Ezequiel, por outro lado, era membro da aristocrática linhagem sacerdotal de Zadoque, que alcançou lugar de destaque pela primeira vez nos dias de Davi e Salomão.
É de consenso geral que Jeremias e Ezequiel eram contemporâneos e que ambos passaram boa parte do seu tempo em Jerusalém, antes que Ezequiel fosse para a Babilônia com os cativos. Ezequiel demonstrava vivo interesse pelos assuntos de seu querido templo e pelos problemas de Jerusalém e do seu povo.
Sendo Jeremias alguns anos mais velho do que Ezequiel, de natureza emotiva e generosa, apercebeu-se cada vez mais da iminente destruição de Jerusalém.

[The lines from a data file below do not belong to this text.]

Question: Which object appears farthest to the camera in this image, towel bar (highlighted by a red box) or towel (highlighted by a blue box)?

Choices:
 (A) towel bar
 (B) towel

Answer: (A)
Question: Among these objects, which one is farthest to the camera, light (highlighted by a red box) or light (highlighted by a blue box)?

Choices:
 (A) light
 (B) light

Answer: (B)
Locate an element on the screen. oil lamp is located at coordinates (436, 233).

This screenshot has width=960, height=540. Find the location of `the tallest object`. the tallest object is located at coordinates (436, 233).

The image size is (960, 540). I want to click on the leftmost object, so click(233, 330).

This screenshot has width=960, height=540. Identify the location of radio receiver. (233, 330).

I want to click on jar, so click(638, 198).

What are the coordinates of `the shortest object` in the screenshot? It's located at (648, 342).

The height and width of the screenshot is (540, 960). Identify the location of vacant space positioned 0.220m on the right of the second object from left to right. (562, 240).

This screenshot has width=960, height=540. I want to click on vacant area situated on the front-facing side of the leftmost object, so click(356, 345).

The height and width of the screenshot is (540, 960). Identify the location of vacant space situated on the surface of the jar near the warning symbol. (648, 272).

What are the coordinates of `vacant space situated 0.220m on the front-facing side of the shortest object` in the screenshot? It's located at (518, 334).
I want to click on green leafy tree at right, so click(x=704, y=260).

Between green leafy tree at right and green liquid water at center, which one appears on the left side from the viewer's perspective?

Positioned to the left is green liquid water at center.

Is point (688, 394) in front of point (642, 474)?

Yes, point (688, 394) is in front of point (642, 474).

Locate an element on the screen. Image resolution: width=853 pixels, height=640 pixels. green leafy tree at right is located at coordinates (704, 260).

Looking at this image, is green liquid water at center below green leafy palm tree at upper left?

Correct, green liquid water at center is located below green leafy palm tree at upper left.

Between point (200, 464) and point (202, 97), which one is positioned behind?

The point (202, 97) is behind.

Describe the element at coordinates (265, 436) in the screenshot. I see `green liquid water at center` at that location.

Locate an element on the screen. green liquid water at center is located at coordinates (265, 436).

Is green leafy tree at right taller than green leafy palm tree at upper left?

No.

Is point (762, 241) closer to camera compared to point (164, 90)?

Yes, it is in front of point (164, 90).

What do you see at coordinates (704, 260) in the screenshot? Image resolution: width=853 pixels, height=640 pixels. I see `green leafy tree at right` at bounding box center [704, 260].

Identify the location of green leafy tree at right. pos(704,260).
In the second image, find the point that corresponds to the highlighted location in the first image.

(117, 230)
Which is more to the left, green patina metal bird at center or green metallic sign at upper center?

A parte mais importante de sua obra foi realizada na capital, nos anos que precederam de imediato a queda desta, o que a ele parecia tão inevitável quanto era tido como impossível pelos seus concidadãos.
Ezequiel, cuja obra principal centralizou-se na Babilônia, era menos emotivo que Jeremias, porém mais visionário, e, quando terminou o seu livro, o primeiro cerco de Jerusalém já havia chegado ao fim (em 597 a.c.). A destruição que Jeremias predissera com tão vívido colorido era, a esse tempo, em grande parte um fato histórico.
Quando da queda de Jerusalém, Joaquim, jovem rei de Judá (de 18 anos de idade e filho de Jeoaquim), bem como todos os de alta posição social e outros considerados de especial importância e valor, foram deportados para a Babilônia (ou Caldéia), inclusive Ezequiel, que também parece ter sido bem jovem na época em que ocorreu esse primeiro cativeiro. Nabucodonosor (alternadamente grafado Nabuku- durri-usur), rei da Babilônia, e seus generais talvez chegassem à conclusão de que ao levarem cativos os líderes de Jerusalém os judeus remanescentes capitulariam por falta de incentivo e liderança.
Chegando à Babilônia em companhia dos outros exilados, Ezequiel, não resta dúvida, constatou que a situação em que foram metidos não era tão séria como talvez houvessem temido. O profeta tinha a sua própria casa em Tel-Abibe, situada à beira de um rio, ou propriamente um canal, conhecido pelo nome de Quebar, o qual evidentemente formava parte de um grande sistema de irrigação do rio Eufrates (ver Ezequiel 3:15).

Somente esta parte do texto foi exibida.